WORK ITEM: Using the data below, print exactly the line with "FIGURE 4 Speci", the line with "Figure 1. Isolated", and every line between them, but none of the pictures.

DATA UNDER STUDY:
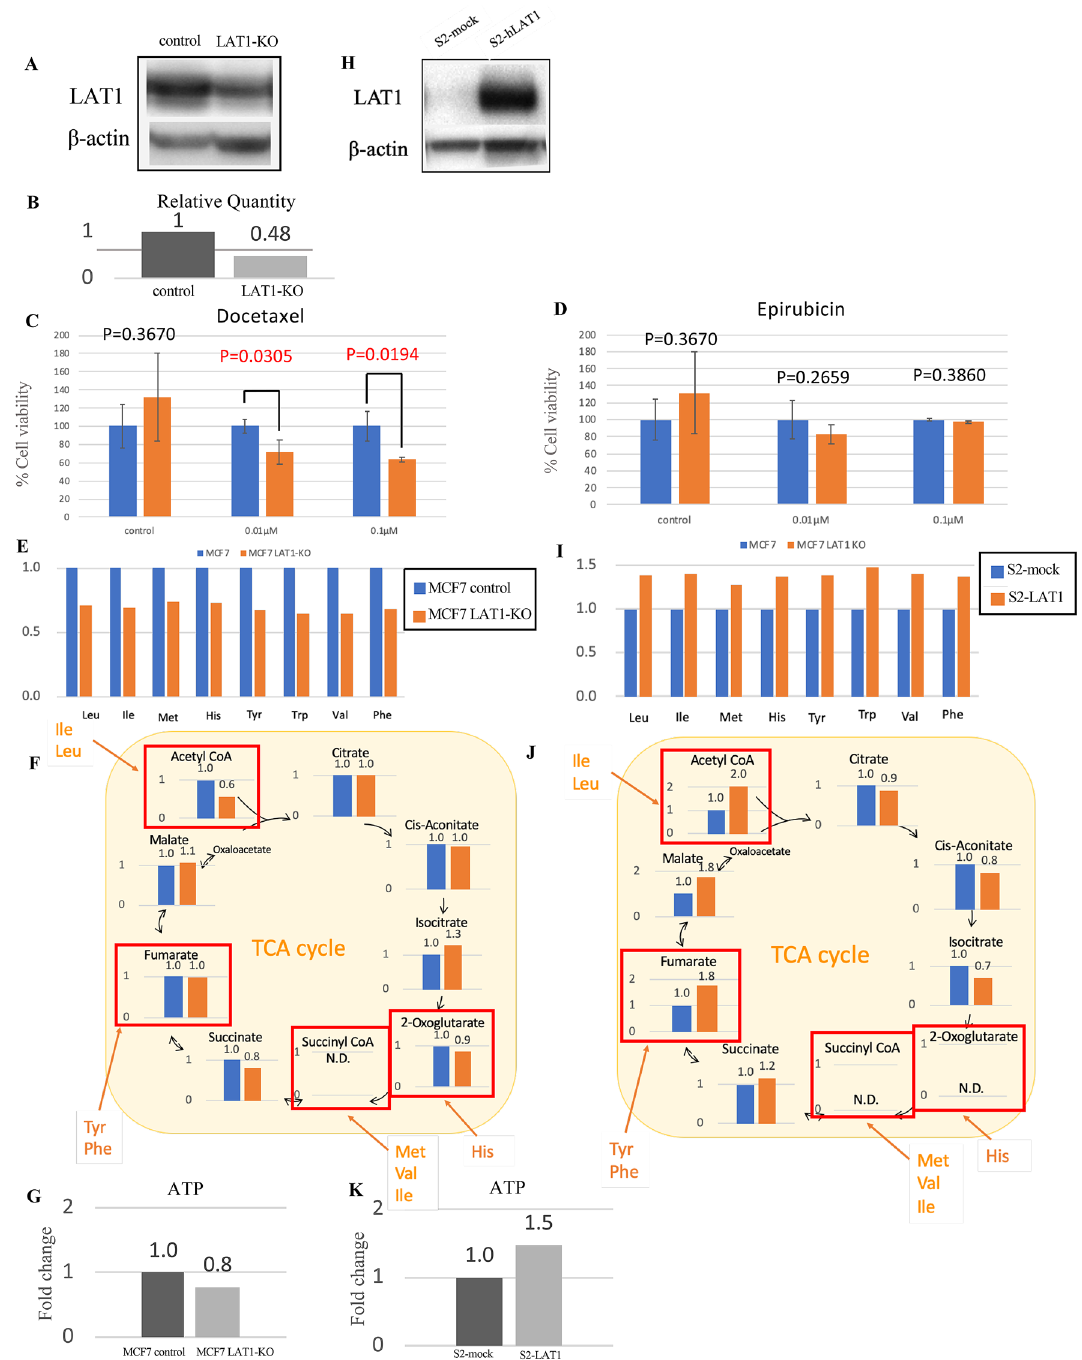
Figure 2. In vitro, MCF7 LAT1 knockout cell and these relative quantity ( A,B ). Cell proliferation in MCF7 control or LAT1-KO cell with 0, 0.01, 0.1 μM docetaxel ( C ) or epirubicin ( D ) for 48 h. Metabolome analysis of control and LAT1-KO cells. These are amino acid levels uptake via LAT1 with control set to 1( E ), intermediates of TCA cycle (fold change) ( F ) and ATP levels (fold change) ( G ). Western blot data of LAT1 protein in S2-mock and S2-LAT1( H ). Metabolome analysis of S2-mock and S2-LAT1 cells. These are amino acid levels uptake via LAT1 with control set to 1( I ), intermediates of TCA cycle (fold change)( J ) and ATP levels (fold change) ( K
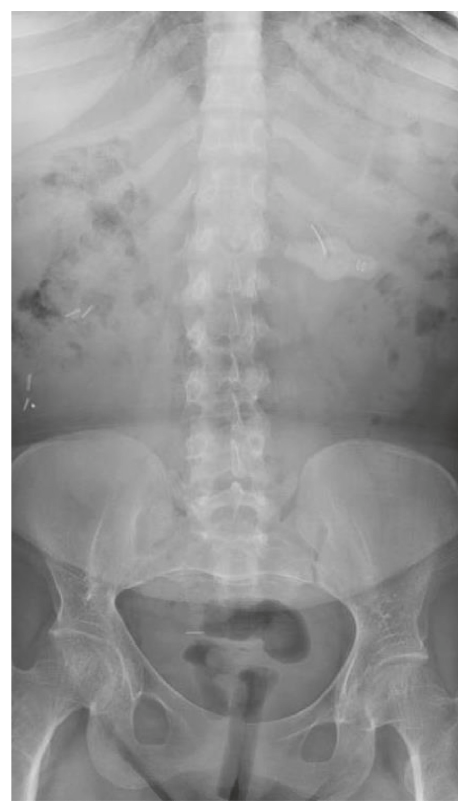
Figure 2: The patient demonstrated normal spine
==
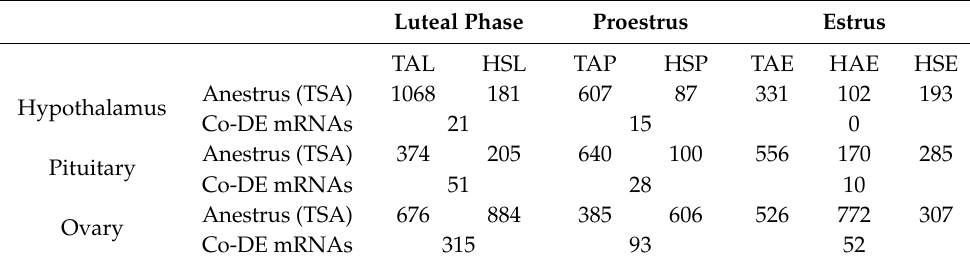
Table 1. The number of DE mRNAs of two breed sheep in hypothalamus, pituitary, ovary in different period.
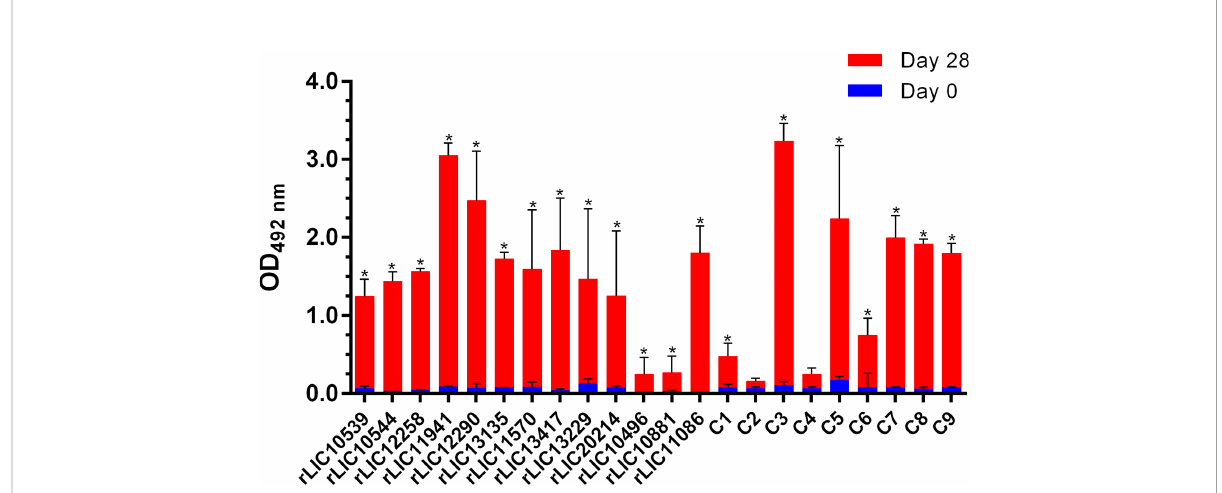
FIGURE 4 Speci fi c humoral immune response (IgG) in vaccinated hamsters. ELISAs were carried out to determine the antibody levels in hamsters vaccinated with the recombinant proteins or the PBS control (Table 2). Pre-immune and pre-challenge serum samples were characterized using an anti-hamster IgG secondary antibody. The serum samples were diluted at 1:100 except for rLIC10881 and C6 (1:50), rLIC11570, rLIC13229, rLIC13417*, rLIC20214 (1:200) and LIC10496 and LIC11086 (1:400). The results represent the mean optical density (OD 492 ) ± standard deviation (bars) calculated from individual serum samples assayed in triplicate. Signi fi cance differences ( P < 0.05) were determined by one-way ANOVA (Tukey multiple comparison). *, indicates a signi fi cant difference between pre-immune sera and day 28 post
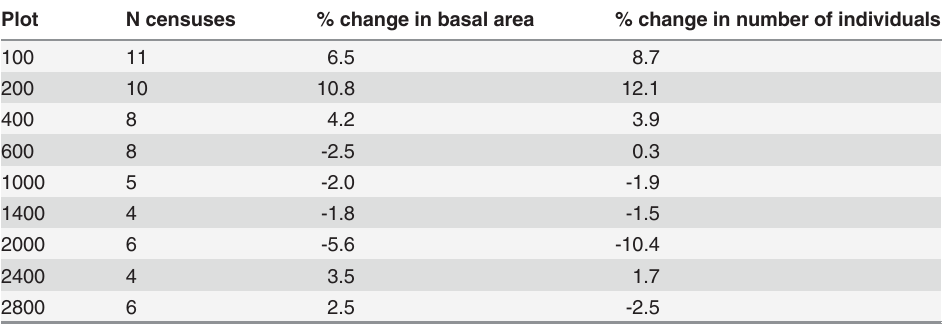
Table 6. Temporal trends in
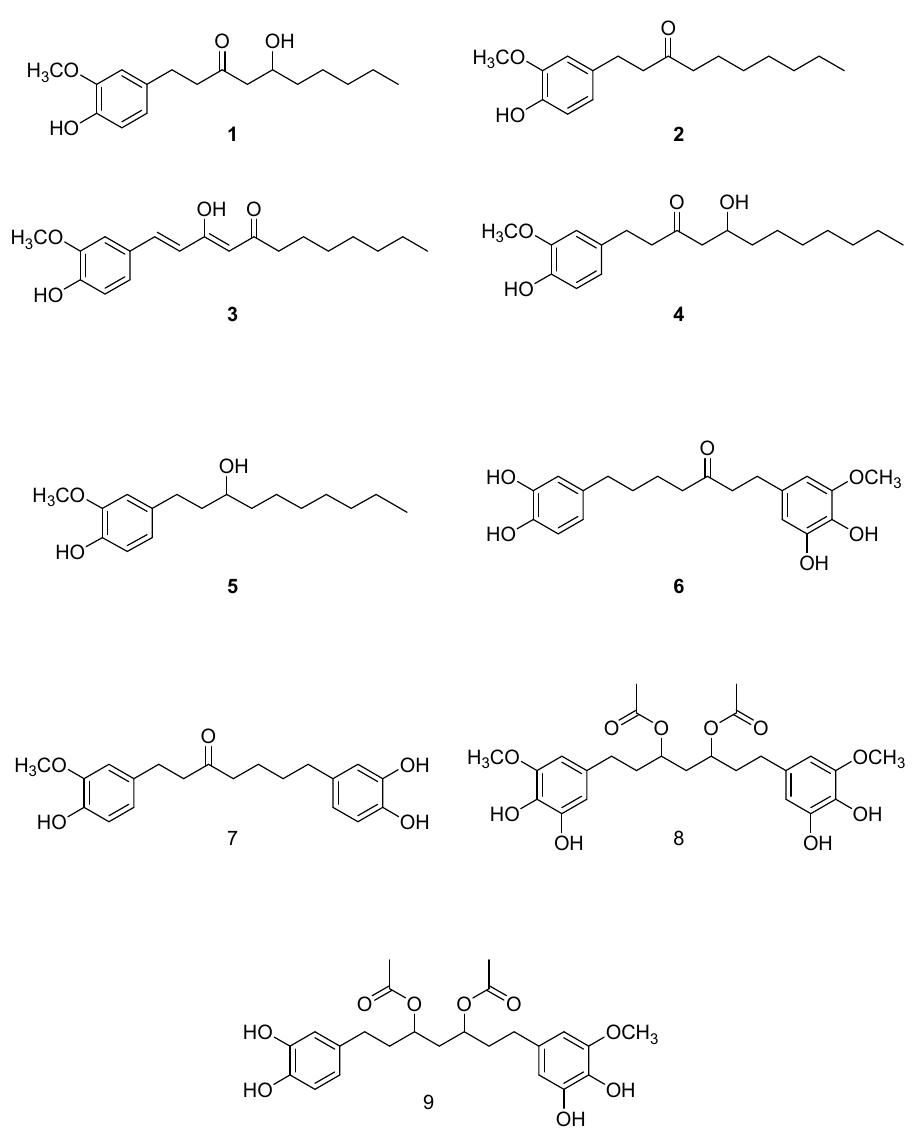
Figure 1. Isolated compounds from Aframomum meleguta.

REPLY TO THE TASK:
FIGURE 4 Speci fi c humoral immune response (IgG) in vaccinated hamsters. ELISAs were carried out to determine the antibody levels in hamsters vaccinated with the recombinant proteins or the PBS control (Table 2). Pre-immune and pre-challenge serum samples were characterized using an anti-hamster IgG secondary antibody. The serum samples were diluted at 1:100 except for rLIC10881 and C6 (1:50), rLIC11570, rLIC13229, rLIC13417*, rLIC20214 (1:200) and LIC10496 and LIC11086 (1:400). The results represent the mean optical density (OD 492 ) ± standard deviation (bars) calculated from individual serum samples assayed in triplicate. Signi fi cance differences ( P < 0.05) were determined by one-way ANOVA (Tukey multiple comparison). *, indicates a signi fi cant difference between pre-immune sera and day 28 post
Table 6. Temporal trends in
Figure 1. Isolated compounds from Aframomum meleguta.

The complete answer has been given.